_What the task asks_.
Write out again the lines from the line with "AN : LES PRODUITS DÉRIVÉS" up to and including the line with "Шприцы и масленки", exactly as they stand below, and skip any picture.

_Input_.
----------

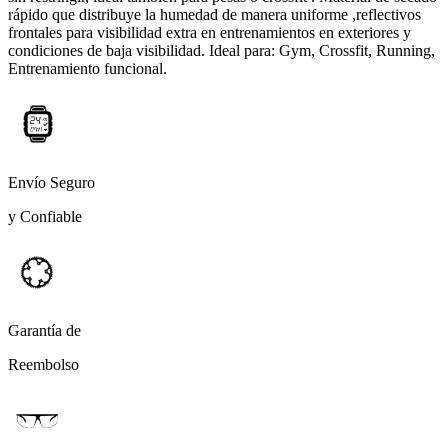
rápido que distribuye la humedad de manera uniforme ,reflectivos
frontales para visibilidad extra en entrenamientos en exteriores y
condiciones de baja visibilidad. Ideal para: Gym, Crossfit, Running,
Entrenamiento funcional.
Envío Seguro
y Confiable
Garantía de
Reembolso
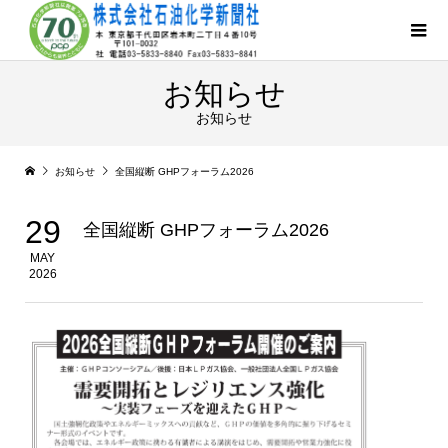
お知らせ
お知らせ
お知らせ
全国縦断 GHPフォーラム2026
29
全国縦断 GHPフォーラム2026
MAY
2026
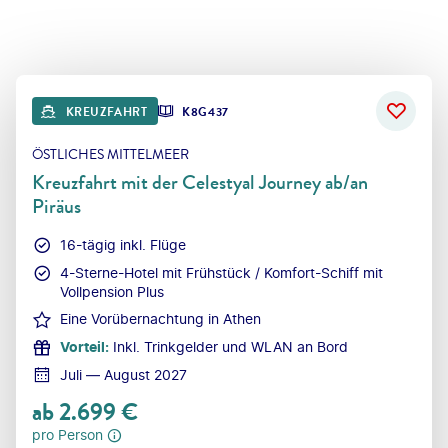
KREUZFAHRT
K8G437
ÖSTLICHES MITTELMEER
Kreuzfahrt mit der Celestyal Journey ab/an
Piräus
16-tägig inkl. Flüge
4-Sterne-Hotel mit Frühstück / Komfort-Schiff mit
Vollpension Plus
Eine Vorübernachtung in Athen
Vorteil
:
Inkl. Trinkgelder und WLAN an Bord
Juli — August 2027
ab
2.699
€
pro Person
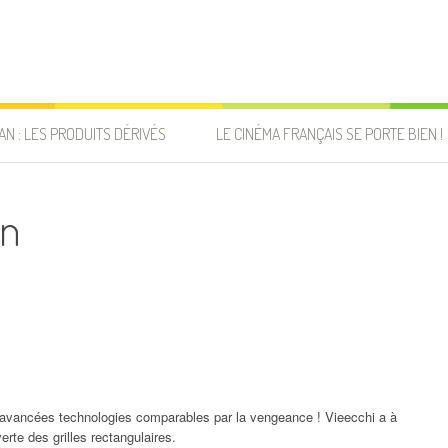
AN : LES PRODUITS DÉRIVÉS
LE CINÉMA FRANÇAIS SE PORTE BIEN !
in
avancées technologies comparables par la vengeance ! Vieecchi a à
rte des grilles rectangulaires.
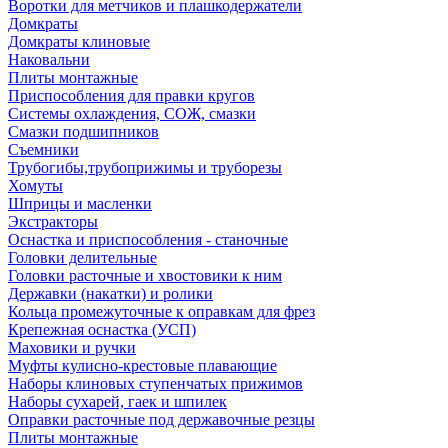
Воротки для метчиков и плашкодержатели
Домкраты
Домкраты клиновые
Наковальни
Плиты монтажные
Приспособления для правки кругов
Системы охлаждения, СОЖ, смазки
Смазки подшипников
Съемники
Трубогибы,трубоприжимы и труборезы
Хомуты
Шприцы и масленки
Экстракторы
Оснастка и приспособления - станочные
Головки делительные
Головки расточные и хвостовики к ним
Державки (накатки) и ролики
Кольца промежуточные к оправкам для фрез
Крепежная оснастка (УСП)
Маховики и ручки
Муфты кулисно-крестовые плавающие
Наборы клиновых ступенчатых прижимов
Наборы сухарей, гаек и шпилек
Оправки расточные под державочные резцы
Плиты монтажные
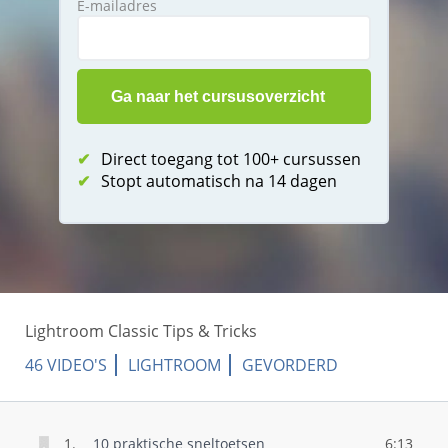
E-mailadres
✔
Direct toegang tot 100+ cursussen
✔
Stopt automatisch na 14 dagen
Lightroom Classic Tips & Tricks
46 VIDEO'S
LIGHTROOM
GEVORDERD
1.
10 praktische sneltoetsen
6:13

----------

_Expected answer_.
AN : LES PRODUITS DÉRIVÉS
LE CINÉMA FRANÇAIS SE PORTE BIEN !
in
avancées technologies comparables par la vengeance ! Vieecchi a à
rte des grilles rectangulaires.
Воротки для метчиков и плашкодержатели
Домкраты
Домкраты клиновые
Наковальни
Плиты монтажные
Приспособления для правки кругов
Системы охлаждения, СОЖ, смазки
Смазки подшипников
Съемники
Трубогибы,трубоприжимы и труборезы
Хомуты
Шприцы и масленки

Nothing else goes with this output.